Valéry Giscard d’Estaing |
Ce sont évidemment les trois principales formations centristes et centrales ainsi que leurs leaders respectifs qui sont celles et ceux qui se réclament le plus du giscardisme et se posent en légataires, dépositaires ou continuateurs de ce courant de pensée politique: l’UDI (avec Jean-Christophe Lagarde), le MoDem (avec François Bayrou) et plus étonnamment, LaREM (avec Emmanuel Macron).
Pour savoir qui peut légitimement se prétendre héritier (et s’il y en existe un), il n’est pas inutile de rappeler quel était réellement le positionnement de celui que l’on surnommait Giscard ou VGE, au choix.
L’homme a toujours été libéral et de droite, en témoigne son parcours politique mais également les formations politiques auxquelles il a appartenu ou qu’il a créées ainsi que ses alliances politiques.
Pour autant, il a également était un moderniste et un progressiste, tout au moins dans la première partie de sa carrière politique, ce qui lui permettrait aujourd’hui d’être à la droite de l’axe central qui réunit les réformateurs libéraux de droite, les libéraux réformateurs de gauche et les libéraux sociaux progressistes du centre.
Ce positionnement lui conduisait à plutôt faire alliance avec la droite et de faire partie de la majorité qui soutenait le Général de Gaulle jusqu’en 1969 puis Georges Pompidou jusqu’en 1974, date à laquelle il a été élu président de la république avec les partis gaullistes et quelques formations de droite et de centre-droit.

• _Extrait des données_:

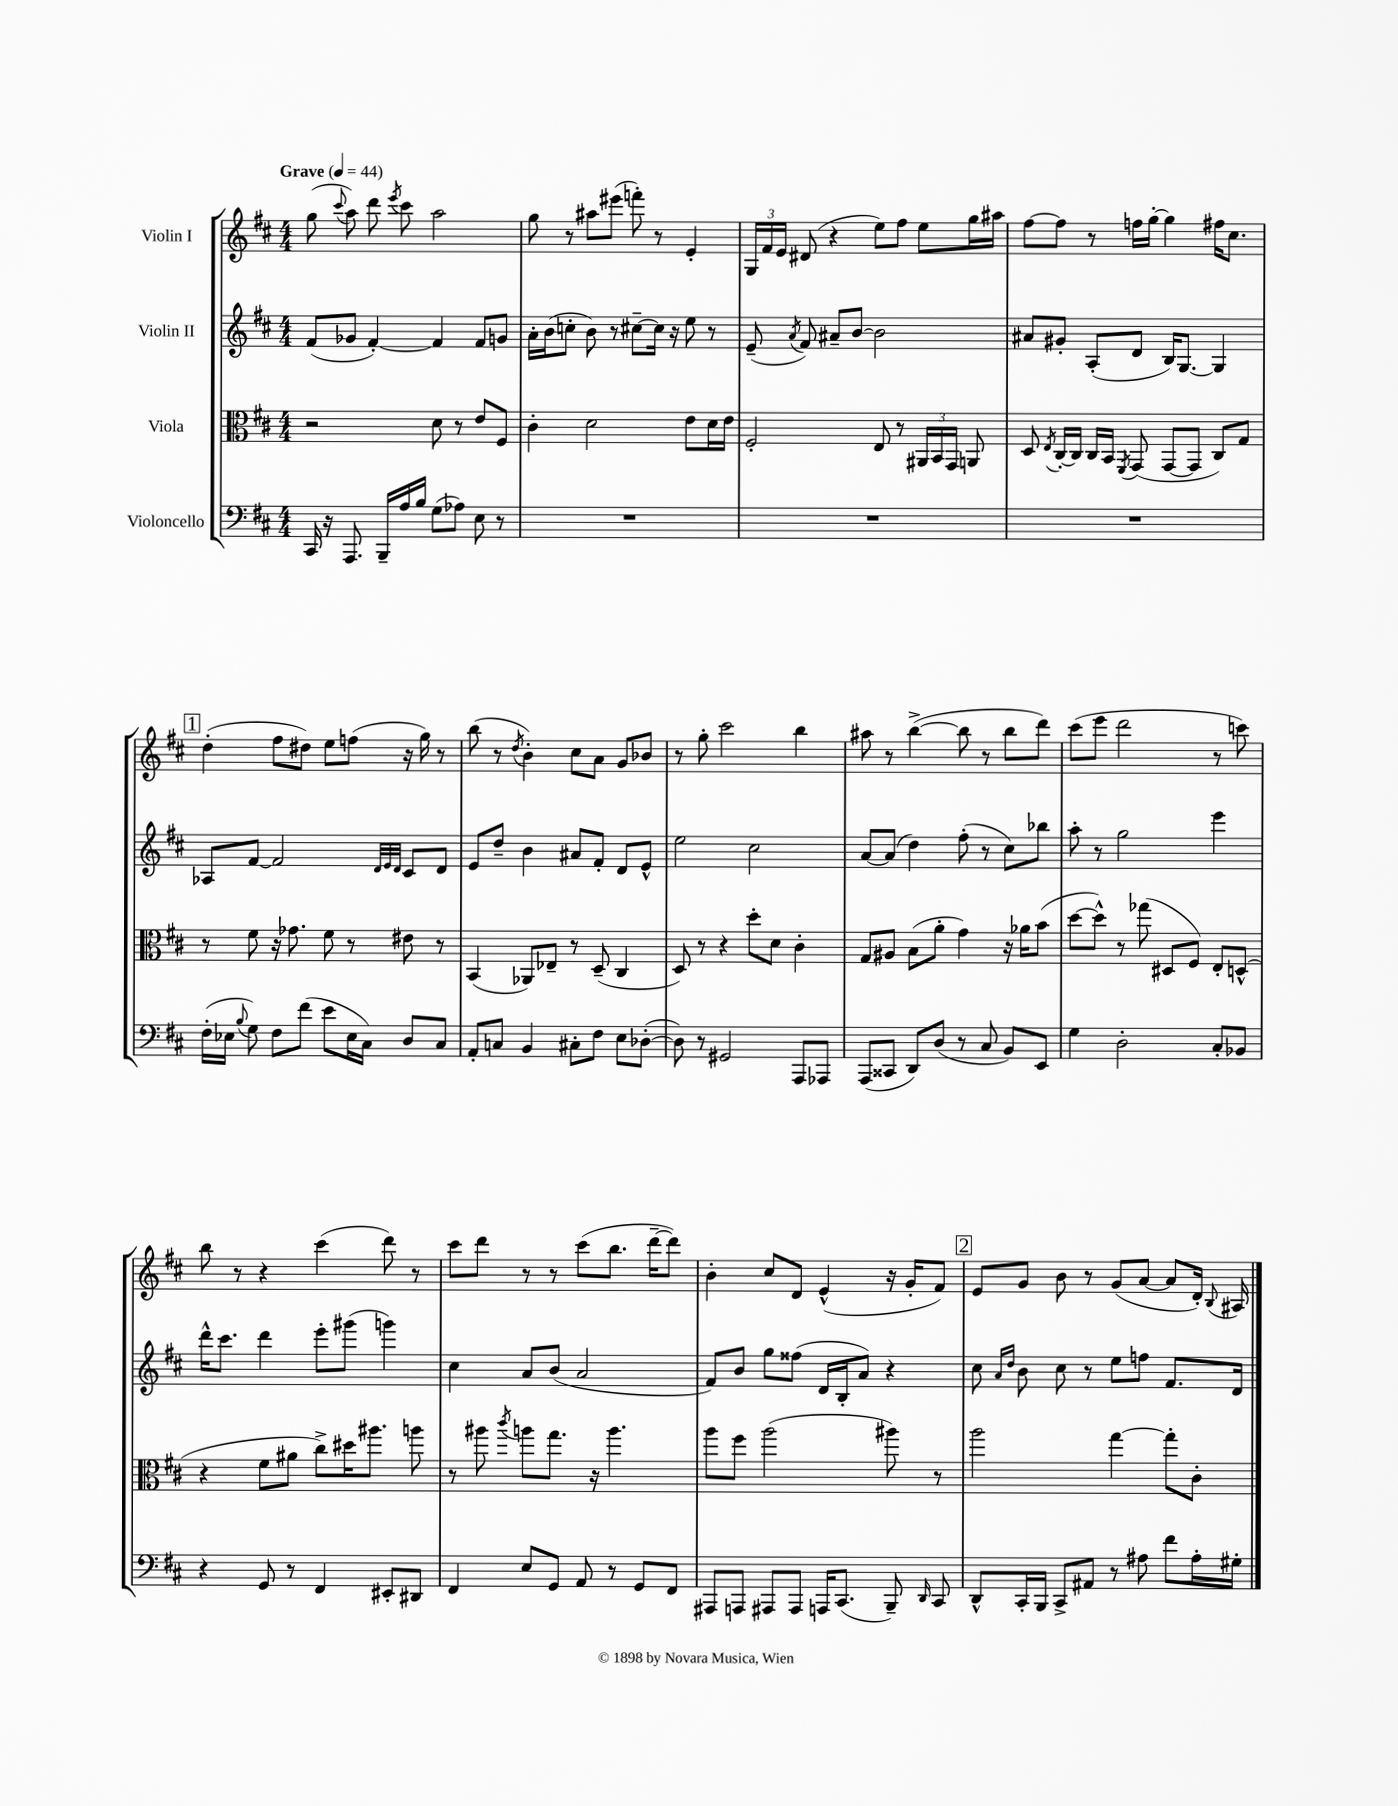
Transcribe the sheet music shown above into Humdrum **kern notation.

• _Consigne_:
Recopiez le passage du texte sur Valéry Giscard d’Estaing, de « Pour autant, il » à « et de centre-droit. ». Les données constituent un ensemble distinct du texte.

• _Réponse rédigée_:
Pour autant, il a également était un moderniste et un progressiste, tout au moins dans la première partie de sa carrière politique, ce qui lui permettrait aujourd’hui d’être à la droite de l’axe central qui réunit les réformateurs libéraux de droite, les libéraux réformateurs de gauche et les libéraux sociaux progressistes du centre.
Ce positionnement lui conduisait à plutôt faire alliance avec la droite et de faire partie de la majorité qui soutenait le Général de Gaulle jusqu’en 1969 puis Georges Pompidou jusqu’en 1974, date à laquelle il a été élu président de la république avec les partis gaullistes et quelques formations de droite et de centre-droit.